### WHAT IS REQUIRED
Copy all lines of the listing that include the string "right".

### MATERIAL PROVIDED
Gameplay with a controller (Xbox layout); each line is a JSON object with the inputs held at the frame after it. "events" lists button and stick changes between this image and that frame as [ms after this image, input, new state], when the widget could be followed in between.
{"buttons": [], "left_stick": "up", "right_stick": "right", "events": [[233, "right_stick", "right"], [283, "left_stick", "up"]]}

--

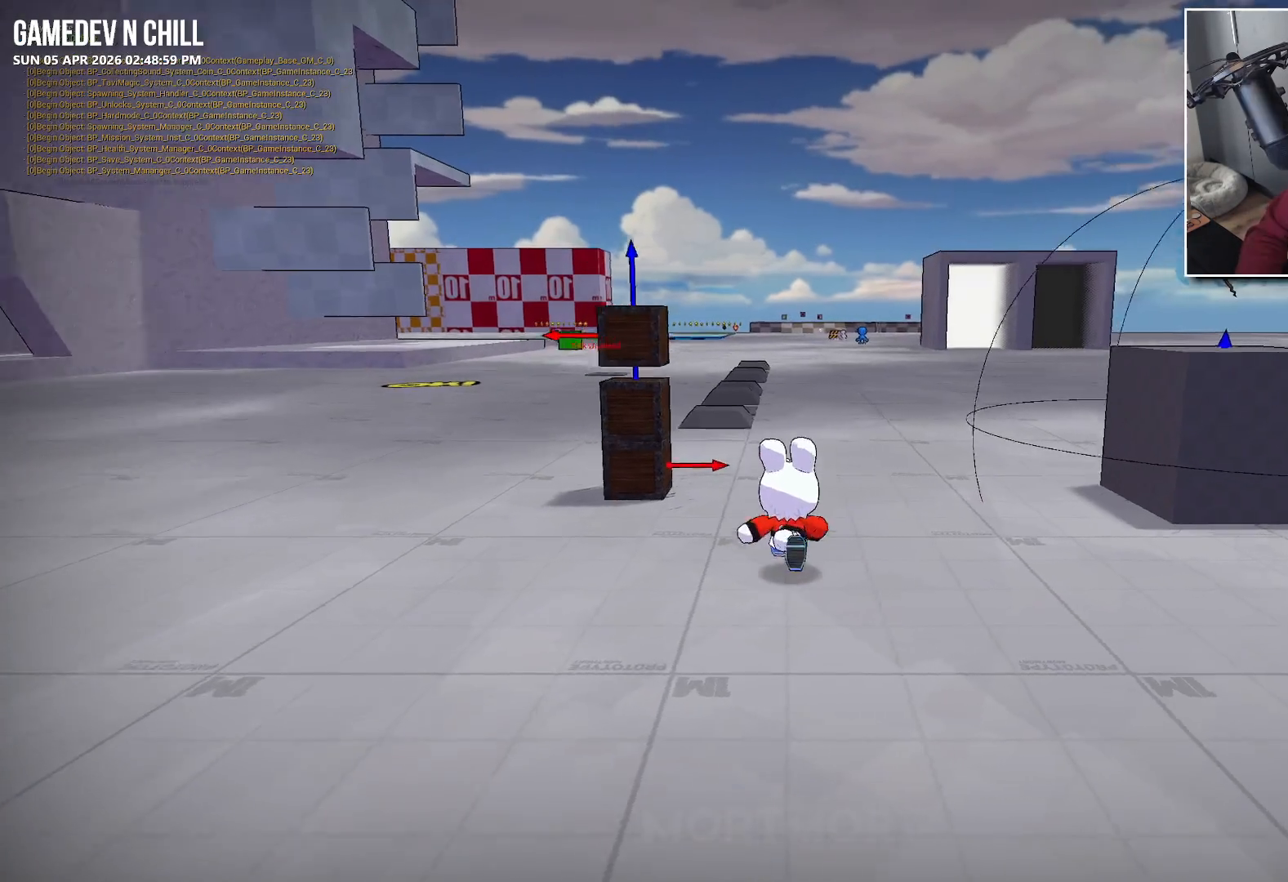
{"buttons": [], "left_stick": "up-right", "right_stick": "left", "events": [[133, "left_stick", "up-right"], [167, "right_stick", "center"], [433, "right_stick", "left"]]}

### YOUR SOLUTION
{"buttons": [], "left_stick": "up", "right_stick": "right", "events": [[233, "right_stick", "right"], [283, "left_stick", "up"]]}
{"buttons": [], "left_stick": "up-right", "right_stick": "left", "events": [[133, "left_stick", "up-right"], [167, "right_stick", "center"], [433, "right_stick", "left"]]}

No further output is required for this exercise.